The United States has said that it looks forward to the implementation of its civil nuclear deal with India, describing it as "very good for nuclear non-proliferation efforts around the world."
"This agreement with India is, as we've said previously, very good for nuclear non-proliferation efforts around the world," State Department spokesman Robert A Wood told reporters on Monday.
"And we're very pleased that this agreement was, you know, finalised. It's now in fruition. We look forward to the implementation," he said.
Commenting on reports that Pakistan has secured China's help to build two new nuclear-power reactors following US refusal to enter into an India like deal with Islamabad, the spokesman said Washington discussed non-proliferation issues with both countries, but would not go into details.
"We obviously discuss non-proliferation issues with both Pakistan and China. But I'm not going to get into the substance of conversations we may have had with either country," he said.
Asked to comment on Democratic presidential candidate Barack Obama's allegation that Pakistan had misused US aid for preparing for war against India, Wood said Washington expected Islamabad to use its assistance for the provided purpose.
"I don't know the specific - I can't answer your question specifically," he said. "But in general, obviously, our support to Pakistan is very clear, and that we expect that any assistance that we provide Pakistan would be used for those things that we are providing them for."
"In many cases, you will have situations where funds are not immediately accounted for. But, you know, we work very closely with Pakistan to make sure that our assistance is spent wisely and for those things that they're supposed to be spent for," the spokesman said.
"And the Pakistanis basically understand that point and work with us and have said to us over and again that they will investigate any misuse of funds or malfeasance that may come about."
In reply to another question about Assistant Secretary of State Richard Boucher's visit to Pakistan, he said the US official had talked about "counter-terrorism, the situation in the tribal areas, Pakistan's economic situation, and how we can provide support to Pakistan as it goes through these difficult times."
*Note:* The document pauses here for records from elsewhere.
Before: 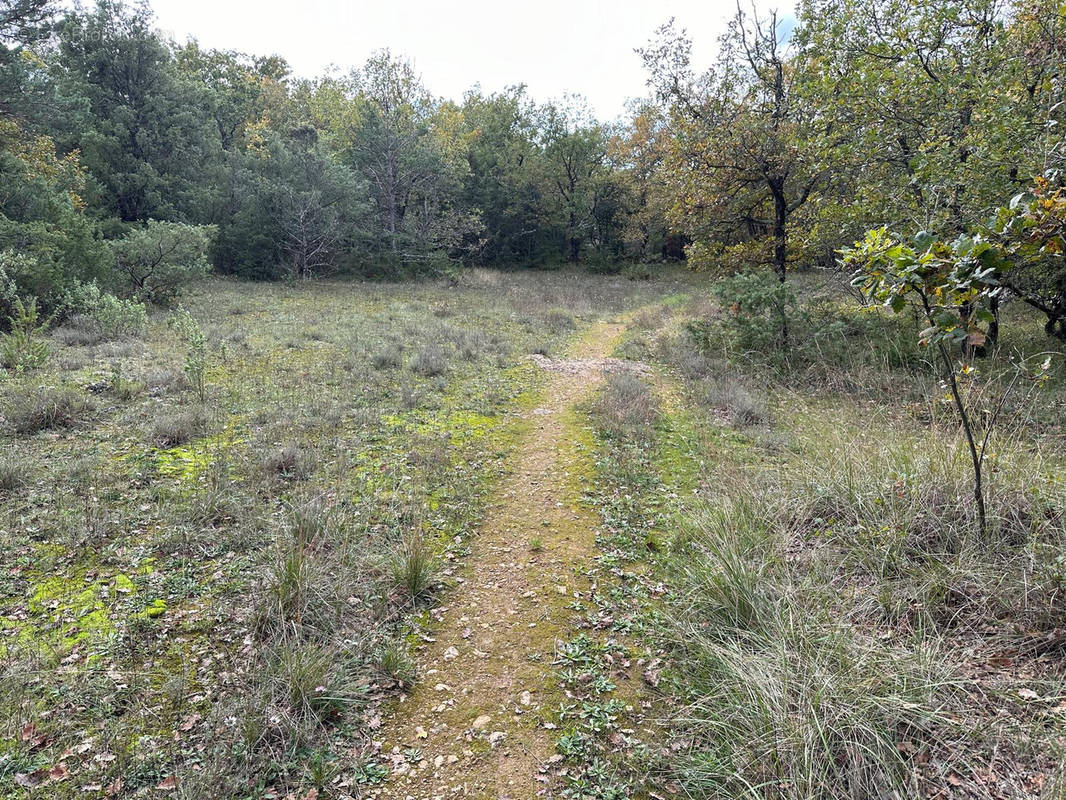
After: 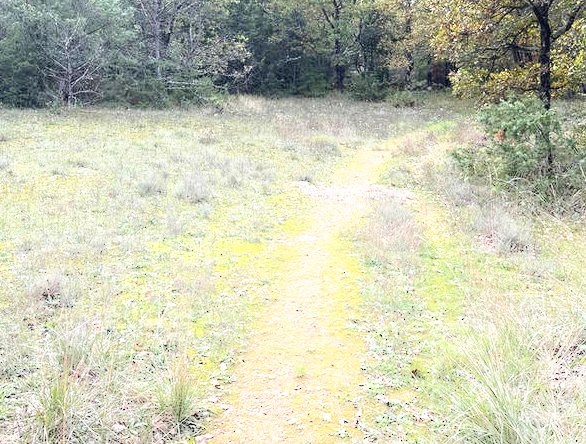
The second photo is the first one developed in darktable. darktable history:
base curve: curves: ch0 [(0, 0) (0.495, 0.917) (1, 1)], preserve colors none
crop and rotate: left 22.106%, top 21.731%, right 22.832%, bottom 22.673%
shadows and highlights: shadows -55.57, highlights 85.74, soften with gaussian
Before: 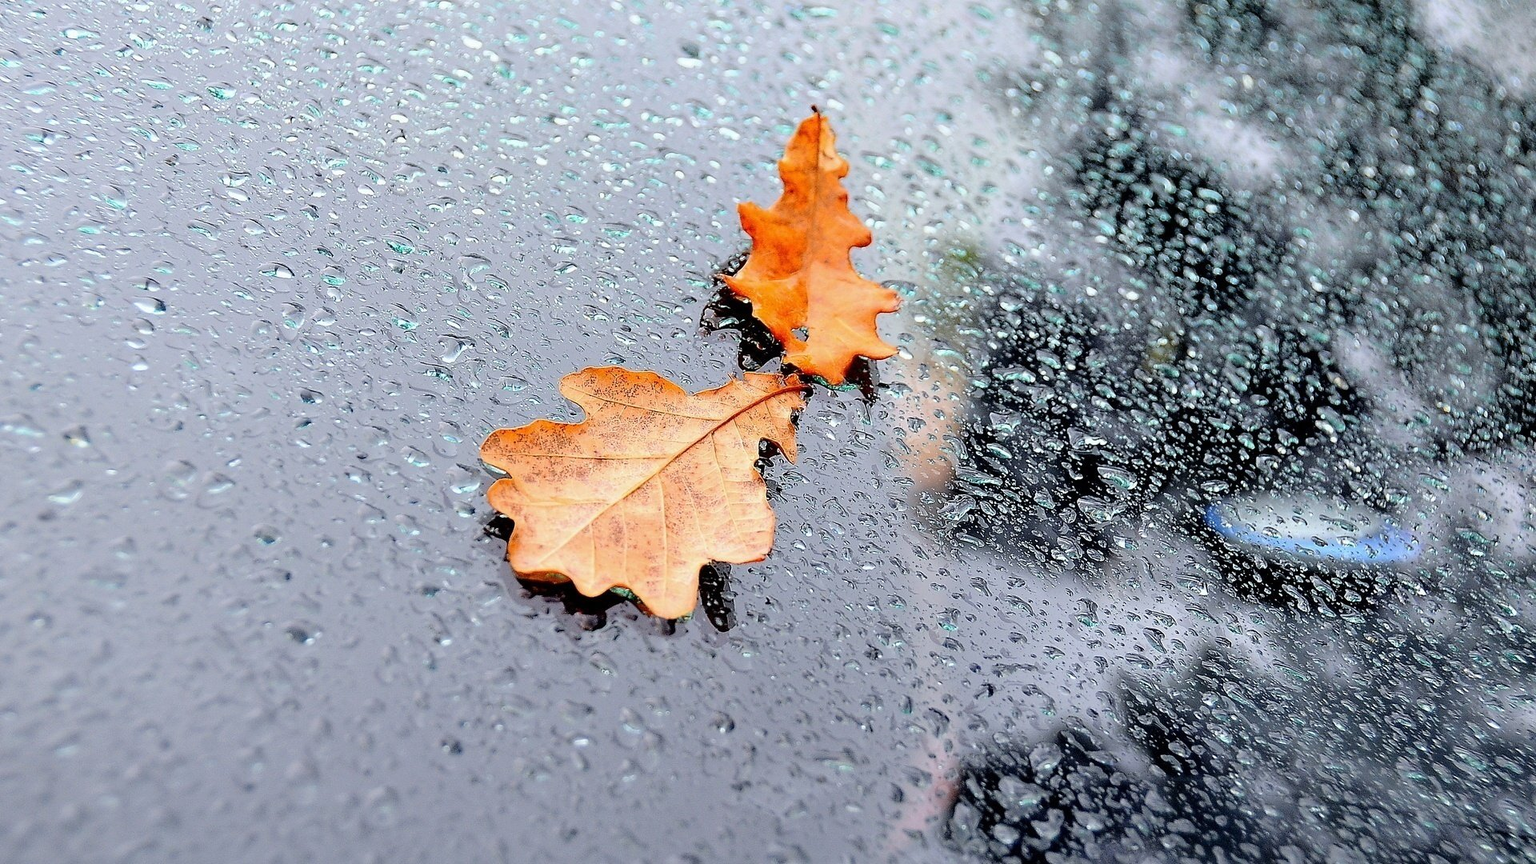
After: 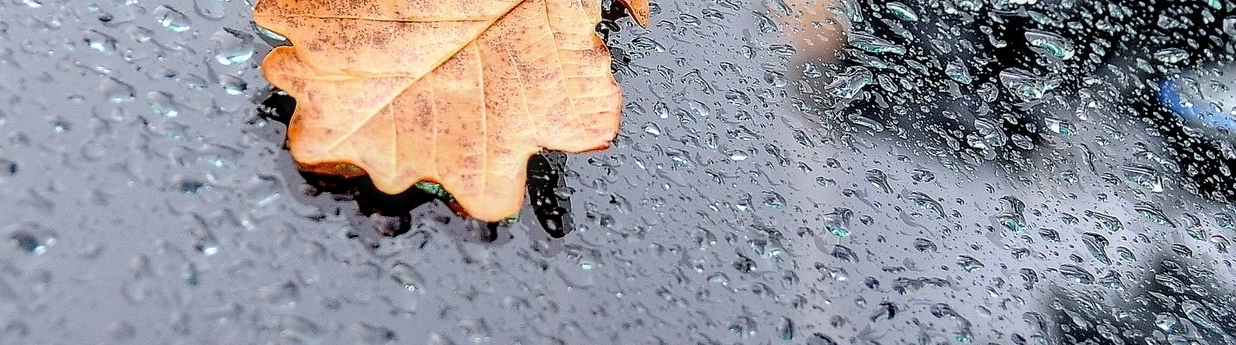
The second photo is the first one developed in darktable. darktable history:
local contrast: detail 130%
crop: left 18.091%, top 51.13%, right 17.525%, bottom 16.85%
Asked if the US was prepared to try to help Pakistan with direct assistance, Wood said: We obviously will try to see what we can do to help Pakistan get through its financial crisis. But I'm not prepared to lay out specifics of what we may or may not do."
The spokesman declined to say whether the US was willing to support Pakistan regardless of an agreement with the International Monetary Fund.
"But obviously, the situation there is of great concern, not just to us, but obviously to the Pakistanis. And so we will look at ways we can try to help Pakistan, you know, get through this crisis," he added.